> Text section
━━━
Simona Halep and Caroline Wozniacki both feature twice in part two of the countdown of my favourite WTA matches of 2015. In case you missed it, you can read part one HERE which featured some sentimental choices with my favourite live matches of 2015. Read on for part two which features matches 15 to 11.
15. Cetkovska d. Wozniacki, 6-4 5-7 7-6(1) (US Open, R2)
One of the early shocks from a wild US Open was Petra Cetkovska’s three set win over Caroline Wozniacki in the second round. While it was a surprising result, Cetkovska’s talent has never been doubted. The Czech player has faced adversity all through her life, suffering a brain injury when she was younger and dealing with all kinds of injuries through her career. A cult favourite amongst WTA tennis fans and known for her wonderful production of groundstrokes, it all came together for Petra in this match.
━━━
[Transcribed page contents]
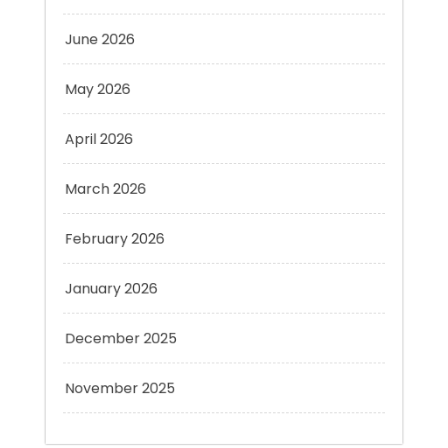
May 2026
April 2026
March 2026
February 2026
January 2026
December 2025
November 2025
━━━
> Required action 1
Format the transcribed page contents as a Markdown table with a Row column for the row number and a Line column for each line of text, skipping blank lines. Include every line from the records and leave out the pictures.
> Required action 2
Resume the countdown of favorite WTA matches of 2015, starting right after its last sentence.

> Task answer 1
| Row | Line |
|---|---|
| 1 | May 2026 |
| 2 | April 2026 |
| 3 | March 2026 |
| 4 | February 2026 |
| 5 | January 2026 |
| 6 | December 2025 |
| 7 | November 2025 |

> Task answer 2
Showcasing her all-court game, Cetkovska hit a whopping 61 winners to prevail against the 2014 US Open finalist. Hitting winners from both wings, unsettling the Dane with her backhand slice and displaying a superb transition game, this was a tremendous performance from Cetkovska. The Czech player nearly let things slip, losing the second set having led 6-4 *4-1. It looked like a classic Woz comeback was on the cards and the general consensus was that Cetkovska would fold thereafter.
Cetkovska fought admirably, saving four match points deep in the third set, all on fearless winners. Cetkovska played a flawless final set tiebreak to secure a fairytale win. Cetkovska won just two WTA main draw matches in 2015 and they both came at the US Open. Her run ended in the third round against the eventual champion, Flavia Pennetta. In fact, it was Pennetta’s toughest match of the fortnight, winning 6-4 in the decider. Cetkovska played just one more tournament in 2015 which ended in a retirement :-(. I hope we get to see a fully fit Petra in 2016.
Match Time: 3h 02
Match Stats: Cetkovska (61 winners and 60 unforced errors) and Wozniacki (23 winners and 32 unforced errors)
14. Halep d. Azarenka, 6-3 4-6 6-4 (US Open, QF)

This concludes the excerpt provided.